Even with big deal wins, revenue growth may stay limited in the short term due to overall industry pressures.

However, Tech Mahindra remains committed to improving margins and expects to reach a 15% EBIT margin by FY27. If margins improve faster than planned, the company may reinvest those gains into building more capabilities rather than letting them flow straight to profit.

For revenue growth, the company hopes to catch up with peers by FY27. FY26 is expected to be a year of faster progress but not a sharp jump.

Management said they’re careful about contract and margin risks and won’t chase growth at any cost.

In BPO, the company is moving from traditional voice support to AI-based hybrid models, where humans and machines work together.

It also said that most of the loss-making parts of the business were shut down in FY24 and FY25. The current focus is to improve underperforming segments instead of exiting more.

Key Metrics and Insights

Here are some other useful details from the FY25 results:

  • Tech Mahindra now works with 162 Fortune 500 clients, adding around 10% of this base in FY25.
  • Net Promoter Score (NPS) improved significantly, especially among CXO-level stakeholders.
  • Employee satisfaction reached a three-year high, with faster response on internal processes like expense claims.
  • Over 70% of lateral hires for general roles accepted their offers; for niche roles, the acceptance was lower.
  • Gender diversity across the workforce also improved during the year.

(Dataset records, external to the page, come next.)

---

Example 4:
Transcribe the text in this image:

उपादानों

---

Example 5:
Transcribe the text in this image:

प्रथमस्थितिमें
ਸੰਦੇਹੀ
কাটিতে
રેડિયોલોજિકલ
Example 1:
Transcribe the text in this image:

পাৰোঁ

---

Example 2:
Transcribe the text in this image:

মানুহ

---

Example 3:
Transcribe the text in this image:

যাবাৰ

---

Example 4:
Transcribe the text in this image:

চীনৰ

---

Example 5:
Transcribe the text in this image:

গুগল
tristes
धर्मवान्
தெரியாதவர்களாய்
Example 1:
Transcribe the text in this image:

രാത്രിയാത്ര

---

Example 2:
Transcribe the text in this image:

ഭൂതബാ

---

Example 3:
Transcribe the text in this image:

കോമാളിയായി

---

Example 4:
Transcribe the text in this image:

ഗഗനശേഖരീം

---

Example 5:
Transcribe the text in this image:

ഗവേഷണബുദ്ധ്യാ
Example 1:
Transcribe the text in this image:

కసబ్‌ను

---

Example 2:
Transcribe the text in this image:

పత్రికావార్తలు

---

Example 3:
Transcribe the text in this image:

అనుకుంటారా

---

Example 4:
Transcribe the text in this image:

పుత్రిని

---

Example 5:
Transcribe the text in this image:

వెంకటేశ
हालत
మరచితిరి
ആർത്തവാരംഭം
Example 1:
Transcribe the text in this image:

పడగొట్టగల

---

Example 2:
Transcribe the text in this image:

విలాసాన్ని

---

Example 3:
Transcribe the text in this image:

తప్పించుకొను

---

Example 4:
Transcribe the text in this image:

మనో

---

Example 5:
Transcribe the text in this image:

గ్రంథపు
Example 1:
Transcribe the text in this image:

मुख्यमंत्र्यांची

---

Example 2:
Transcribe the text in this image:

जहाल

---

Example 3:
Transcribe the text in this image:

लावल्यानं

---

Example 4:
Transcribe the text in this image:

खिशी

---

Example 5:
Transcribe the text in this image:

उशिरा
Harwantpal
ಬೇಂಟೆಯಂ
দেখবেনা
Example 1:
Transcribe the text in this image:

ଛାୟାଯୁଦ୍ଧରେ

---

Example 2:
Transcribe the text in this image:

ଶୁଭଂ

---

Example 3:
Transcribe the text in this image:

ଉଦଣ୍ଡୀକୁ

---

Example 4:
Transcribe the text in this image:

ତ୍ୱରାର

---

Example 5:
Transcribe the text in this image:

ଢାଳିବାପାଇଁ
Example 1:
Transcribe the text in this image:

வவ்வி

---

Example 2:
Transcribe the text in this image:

Investor Questions: What They Asked, What Tech Mahindra Said

  • Margins: The company saved 20–30 basis points by cutting non-core work and got a 30–40 basis point benefit from currency changes.
  • Deal wins: Management said strong wins came from deeper relationships, not just lower prices.
  • Manufacturing: Exposure to Europe auto sector is low; more traction seen in Japan and process manufacturing.
  • BPO and GenAI: Most of the BPS business is now tech-enabled; only one-third is voice-based.
  • Deal Pipeline: The company expects $600–800 million in deal wins per quarter, depending on market conditions.

Final Words from Management

Tech Mahindra’s leaders spoke in a clear and grounded tone. They’re not over-promising but are confident that the hard work done in FY25 will help in FY26 and beyond.

The focus remains on execution, margin improvement, and AI-led transformation. Project Fortius will continue to drive profits, and investments in consulting and AI are expected to become major growth areas.

The company also maintained a high dividend payout, showing its commitment to shareholder returns.

Tech Mahindra FY25 Results Strong Deal Wins, Margin Growth & AI Push


FAQs

What was Tech Mahindra’s total revenue in FY25?

Tech Mahindra reported a revenue of $6,264 million in FY25.

What is Project Fortius?

It’s a program to improve margins by using automation, better pricing, and integrating acquired businesses.

How did Tech Mahindra perform in BFSI?

The BFSI segment grew 5.2% YoY, with strong new client additions.

Is Tech Mahindra investing in AI?

Yes. It launched a strategy called “AI Delivered Right” and is working with partners like NVIDIA, Google, and Qualcomm.

What is the company’s outlook for FY26?

Management expects gradual growth, continued margin improvement, and a focus on execution.